BEGIN Extracted data

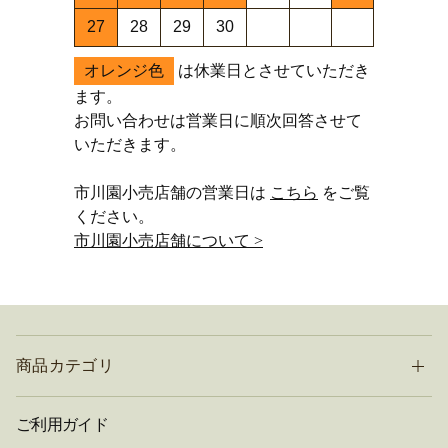
27
28
29
30
オレンジ色
は休業日とさせていただき
ます。
お問い合わせは営業日に順次回答させて
いただきます。
市川園小売店舗の営業日は
こちら
をご覧
ください。
市川園小売店舗について >
商品カテゴリ
ご利用ガイド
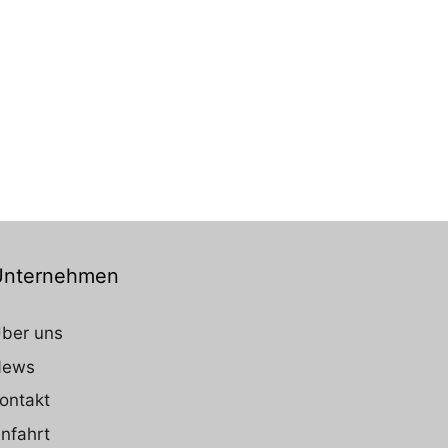
Unternehmen
ber uns
News
ontakt
nfahrt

END Extracted data

→ Exercise brief
Where an entry holds an image, drop the image and copy the remaining text exactly.

→ Response to the task
27
28
29
30
オレンジ色
は休業日とさせていただき
ます。
お問い合わせは営業日に順次回答させて
いただきます。
市川園小売店舗の営業日は
こちら
をご覧
ください。
市川園小売店舗について >
商品カテゴリ
ご利用ガイド
Unternehmen
ber uns
News
ontakt
nfahrt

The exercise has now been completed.